Au total, nous produisons collectivement trois à quatre fois plus d’objets et de services. Le bien-être de la population a-t-il évolué en parallèle? Certes pas, tous les indicateurs, objectifs et subjectifs, montrent que la majorité de nos contemporains se sentent moins bien dans leur peau que leurs parents vivant durant les «Trente glorieuses». C’est en partie dû à l’augmentation des inégalités: le partage de la richesse s’est modifié et les millions de travailleurs ont vu leur part passer de 72% à 62% tandis que quelques milliers d‘actionnaires ont vu la leur passer de 28% à 38% [1].

Cette injustice n’explique pas à elle seule le rejet croissant vis-à-vis de l’emploi salarié constaté aujourd’hui.

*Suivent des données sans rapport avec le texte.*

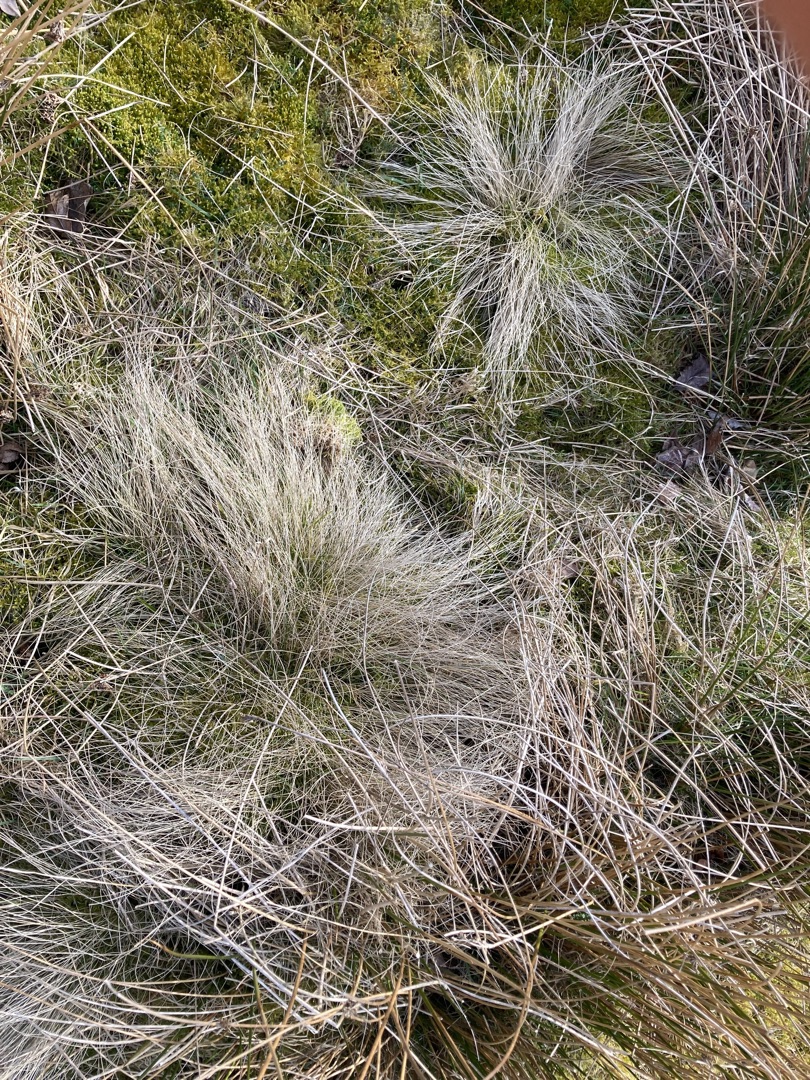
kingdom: Plantae
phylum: Tracheophyta
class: Liliopsida
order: Poales
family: Poaceae
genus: Nardus
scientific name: Nardus stricta
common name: Katteskæg
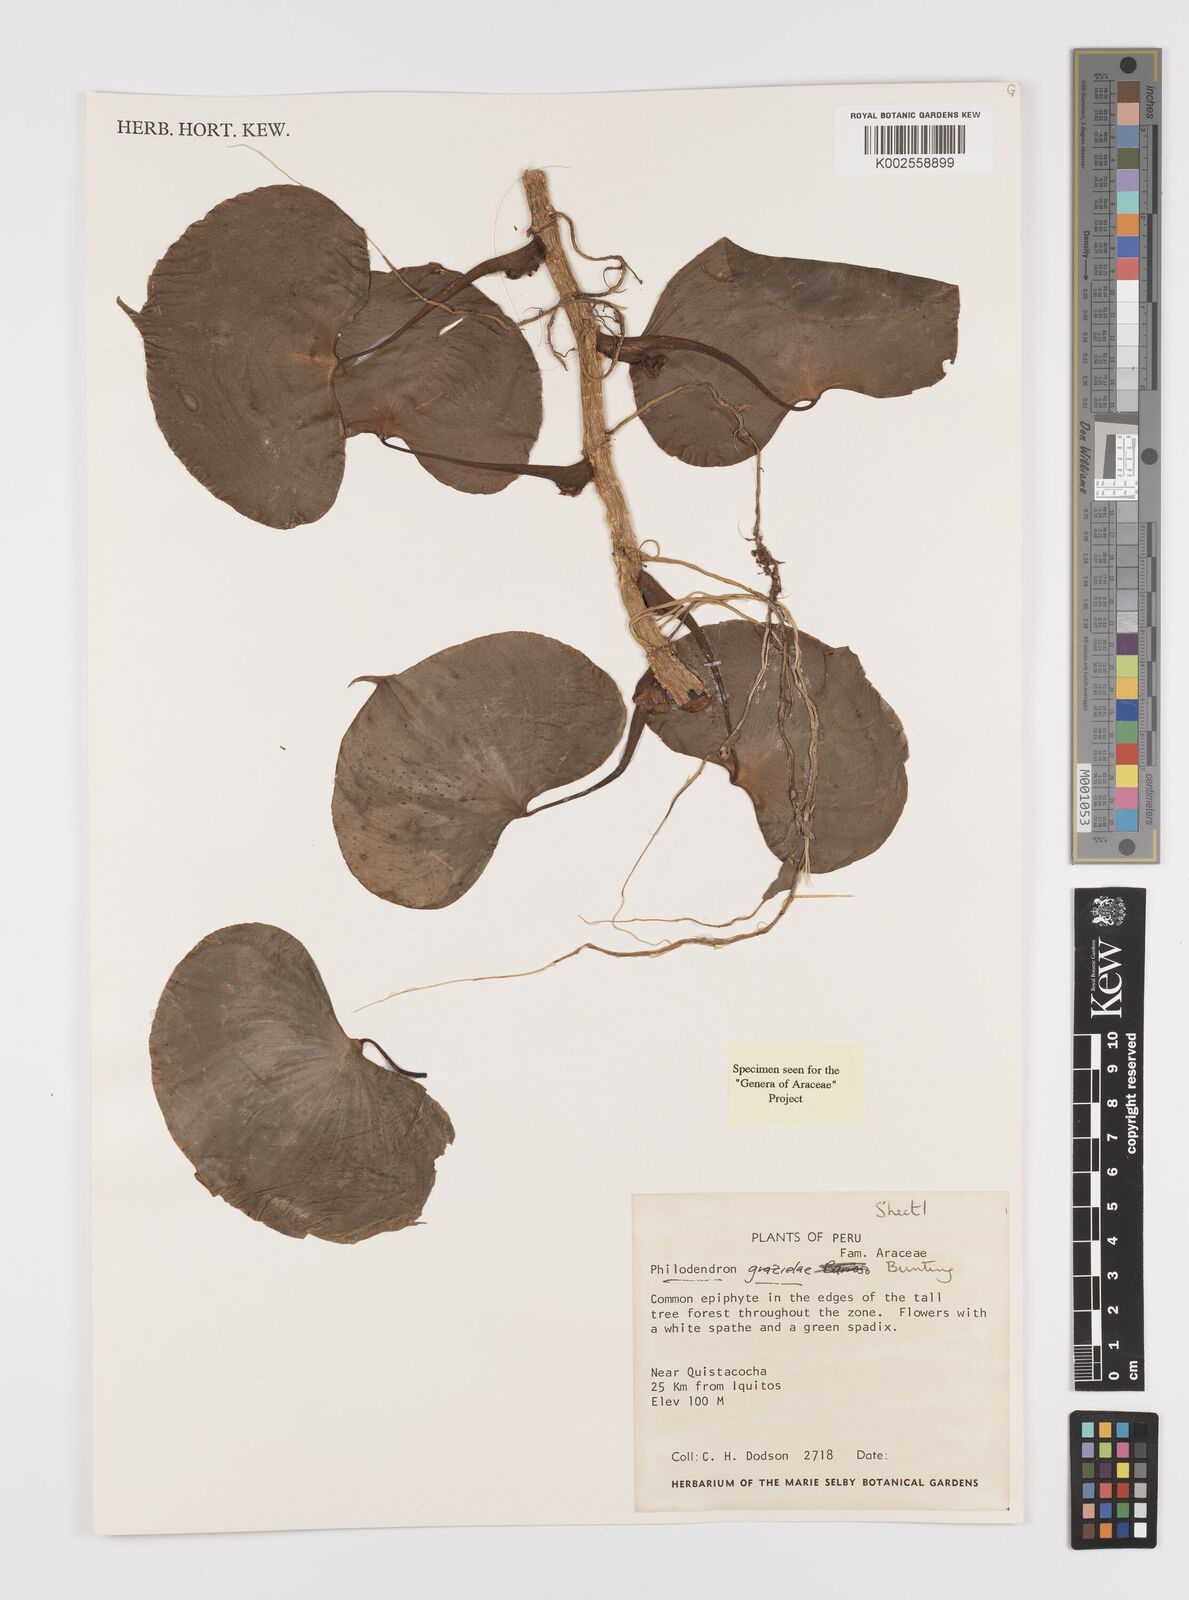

Accroître la productivité a nécessité une augmentation des cadences, une division du travail qui lui a fait perdre son autonomie. Trop souvent le travail ne produit plus de la valeur d’usage pour la société, mais de la valeur d’échange pour les actionnaires. Beaucoup ont le sentiment de ne plus avoir des outils à leur service mais d’être devenus des outils au service de la méga-machine industrielle productiviste. Maladies psychosomatiques et burn-out sont les symptômes de cette pression et insatisfaction.

Si l’emploi procure toujours revenu et rang social, c’est à contrecoeur que beaucoup se soumettent à cette logique. Certains, même, sont prêts à prendre des risques pour redonner sens à leurs activités quotidiennes. Des «échappés du travail» réduisent leurs heures de turbin ou vont jusqu’à l’abandonner complètement pour se consacrer à des activités qui correspondent à ce qu’ils croient juste, et donnent ainsi sens à leur vie.

L’avenir n’est pas plus réjouissant. L’informatisation, la numérisation, l’intelligence artificielle vont accélérer le remplacement des femmes et des hommes par des machines: de 10 à 50% des emplois pourraient disparaître dans les 30 années qui viennent. D’autre part, la crise écologique et les limites environnementales aujourd’hui atteintes font que l’on ne pourra poursuivre la fuite en avant du «toujours plus». Dans nos contrées, nous vivons déjà dans une ère d’abondance matérielle et seule l’injuste répartition de la richesse et les diktats de la publicité et des médias empêchent la majorité d’en prendre conscience.

Comment nos sociétés vont-elles gérer ce tournant majeur? Soit le capitalisme persistera à inclure dans le marché des activités que chacun réalisait pour soi: de l’éducation des enfants aux soins aux parents âgés, des courses au magasin à la promenade du chien, tout sera marchandisé et l’on verra se multiplier les «boulots de merde» mal payés, précaires et prestés dans des conditions en régression. Pour maintenir les peuples dans un état de sujétion permanente, cette stratégie est d’évidence celle voulue par les pouvoirs en place.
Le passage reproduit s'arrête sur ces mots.